TASK BRIEF: Please write the following entries out once more, exactly.

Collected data
··········

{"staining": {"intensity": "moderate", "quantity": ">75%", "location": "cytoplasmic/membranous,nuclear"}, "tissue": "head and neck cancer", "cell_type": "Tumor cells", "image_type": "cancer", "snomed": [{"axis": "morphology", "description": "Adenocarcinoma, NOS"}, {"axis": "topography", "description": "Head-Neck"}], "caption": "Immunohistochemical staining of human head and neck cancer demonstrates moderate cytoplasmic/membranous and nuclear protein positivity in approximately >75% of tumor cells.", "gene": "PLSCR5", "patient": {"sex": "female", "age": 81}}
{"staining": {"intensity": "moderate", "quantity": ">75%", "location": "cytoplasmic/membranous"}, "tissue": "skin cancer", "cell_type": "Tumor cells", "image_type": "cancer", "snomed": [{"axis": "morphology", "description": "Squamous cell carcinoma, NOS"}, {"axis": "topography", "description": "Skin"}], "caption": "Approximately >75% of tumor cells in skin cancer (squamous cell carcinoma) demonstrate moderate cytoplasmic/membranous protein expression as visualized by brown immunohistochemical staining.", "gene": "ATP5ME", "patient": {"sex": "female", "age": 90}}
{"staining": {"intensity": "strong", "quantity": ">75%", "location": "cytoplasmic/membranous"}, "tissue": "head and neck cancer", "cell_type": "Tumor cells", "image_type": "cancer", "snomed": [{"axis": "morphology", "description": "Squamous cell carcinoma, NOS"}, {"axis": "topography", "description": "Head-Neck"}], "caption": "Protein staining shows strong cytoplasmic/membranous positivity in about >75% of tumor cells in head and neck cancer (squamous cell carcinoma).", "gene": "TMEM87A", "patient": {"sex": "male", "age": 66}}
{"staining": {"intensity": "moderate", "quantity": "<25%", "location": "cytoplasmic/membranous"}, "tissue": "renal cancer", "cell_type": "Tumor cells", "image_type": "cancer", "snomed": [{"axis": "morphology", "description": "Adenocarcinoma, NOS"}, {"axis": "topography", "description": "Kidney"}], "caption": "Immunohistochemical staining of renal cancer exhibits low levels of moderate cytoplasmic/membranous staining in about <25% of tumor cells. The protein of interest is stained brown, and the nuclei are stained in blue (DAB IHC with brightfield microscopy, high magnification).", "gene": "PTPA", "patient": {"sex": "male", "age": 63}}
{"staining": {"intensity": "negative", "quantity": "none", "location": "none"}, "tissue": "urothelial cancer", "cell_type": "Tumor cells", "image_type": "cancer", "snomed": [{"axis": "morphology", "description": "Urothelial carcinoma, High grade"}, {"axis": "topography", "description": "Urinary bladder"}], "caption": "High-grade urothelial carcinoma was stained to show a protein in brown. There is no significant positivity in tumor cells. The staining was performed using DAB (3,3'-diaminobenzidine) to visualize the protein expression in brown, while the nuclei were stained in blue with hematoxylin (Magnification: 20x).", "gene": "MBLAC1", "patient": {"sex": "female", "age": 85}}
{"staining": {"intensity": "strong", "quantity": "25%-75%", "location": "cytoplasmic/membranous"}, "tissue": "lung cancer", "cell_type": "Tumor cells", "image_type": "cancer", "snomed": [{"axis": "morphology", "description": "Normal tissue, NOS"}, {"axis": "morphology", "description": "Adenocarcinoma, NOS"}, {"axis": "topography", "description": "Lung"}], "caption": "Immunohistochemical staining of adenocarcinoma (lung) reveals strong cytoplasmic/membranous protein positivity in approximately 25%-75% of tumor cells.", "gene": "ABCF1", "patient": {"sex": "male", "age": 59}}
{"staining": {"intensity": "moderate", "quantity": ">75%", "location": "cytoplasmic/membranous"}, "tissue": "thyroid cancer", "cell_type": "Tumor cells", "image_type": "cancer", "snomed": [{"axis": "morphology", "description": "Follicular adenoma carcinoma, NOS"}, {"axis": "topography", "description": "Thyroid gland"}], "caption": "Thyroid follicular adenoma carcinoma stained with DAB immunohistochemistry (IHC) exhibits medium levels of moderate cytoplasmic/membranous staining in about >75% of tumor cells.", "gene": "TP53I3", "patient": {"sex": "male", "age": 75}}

··········

RESULT:
{"staining": {"intensity": "moderate", "quantity": ">75%", "location": "cytoplasmic/membranous,nuclear"}, "tissue": "head and neck cancer", "cell_type": "Tumor cells", "image_type": "cancer", "snomed": [{"axis": "morphology", "description": "Adenocarcinoma, NOS"}, {"axis": "topography", "description": "Head-Neck"}], "caption": "Immunohistochemical staining of human head and neck cancer demonstrates moderate cytoplasmic/membranous and nuclear protein positivity in approximately >75% of tumor cells.", "gene": "PLSCR5", "patient": {"sex": "female", "age": 81}}
{"staining": {"intensity": "moderate", "quantity": ">75%", "location": "cytoplasmic/membranous"}, "tissue": "skin cancer", "cell_type": "Tumor cells", "image_type": "cancer", "snomed": [{"axis": "morphology", "description": "Squamous cell carcinoma, NOS"}, {"axis": "topography", "description": "Skin"}], "caption": "Approximately >75% of tumor cells in skin cancer (squamous cell carcinoma) demonstrate moderate cytoplasmic/membranous protein expression as visualized by brown immunohistochemical staining.", "gene": "ATP5ME", "patient": {"sex": "female", "age": 90}}
{"staining": {"intensity": "strong", "quantity": ">75%", "location": "cytoplasmic/membranous"}, "tissue": "head and neck cancer", "cell_type": "Tumor cells", "image_type": "cancer", "snomed": [{"axis": "morphology", "description": "Squamous cell carcinoma, NOS"}, {"axis": "topography", "description": "Head-Neck"}], "caption": "Protein staining shows strong cytoplasmic/membranous positivity in about >75% of tumor cells in head and neck cancer (squamous cell carcinoma).", "gene": "TMEM87A", "patient": {"sex": "male", "age": 66}}
{"staining": {"intensity": "moderate", "quantity": "<25%", "location": "cytoplasmic/membranous"}, "tissue": "renal cancer", "cell_type": "Tumor cells", "image_type": "cancer", "snomed": [{"axis": "morphology", "description": "Adenocarcinoma, NOS"}, {"axis": "topography", "description": "Kidney"}], "caption": "Immunohistochemical staining of renal cancer exhibits low levels of moderate cytoplasmic/membranous staining in about <25% of tumor cells. The protein of interest is stained brown, and the nuclei are stained in blue (DAB IHC with brightfield microscopy, high magnification).", "gene": "PTPA", "patient": {"sex": "male", "age": 63}}
{"staining": {"intensity": "negative", "quantity": "none", "location": "none"}, "tissue": "urothelial cancer", "cell_type": "Tumor cells", "image_type": "cancer", "snomed": [{"axis": "morphology", "description": "Urothelial carcinoma, High grade"}, {"axis": "topography", "description": "Urinary bladder"}], "caption": "High-grade urothelial carcinoma was stained to show a protein in brown. There is no significant positivity in tumor cells. The staining was performed using DAB (3,3'-diaminobenzidine) to visualize the protein expression in brown, while the nuclei were stained in blue with hematoxylin (Magnification: 20x).", "gene": "MBLAC1", "patient": {"sex": "female", "age": 85}}
{"staining": {"intensity": "strong", "quantity": "25%-75%", "location": "cytoplasmic/membranous"}, "tissue": "lung cancer", "cell_type": "Tumor cells", "image_type": "cancer", "snomed": [{"axis": "morphology", "description": "Normal tissue, NOS"}, {"axis": "morphology", "description": "Adenocarcinoma, NOS"}, {"axis": "topography", "description": "Lung"}], "caption": "Immunohistochemical staining of adenocarcinoma (lung) reveals strong cytoplasmic/membranous protein positivity in approximately 25%-75% of tumor cells.", "gene": "ABCF1", "patient": {"sex": "male", "age": 59}}
{"staining": {"intensity": "moderate", "quantity": ">75%", "location": "cytoplasmic/membranous"}, "tissue": "thyroid cancer", "cell_type": "Tumor cells", "image_type": "cancer", "snomed": [{"axis": "morphology", "description": "Follicular adenoma carcinoma, NOS"}, {"axis": "topography", "description": "Thyroid gland"}], "caption": "Thyroid follicular adenoma carcinoma stained with DAB immunohistochemistry (IHC) exhibits medium levels of moderate cytoplasmic/membranous staining in about >75% of tumor cells.", "gene": "TP53I3", "patient": {"sex": "male", "age": 75}}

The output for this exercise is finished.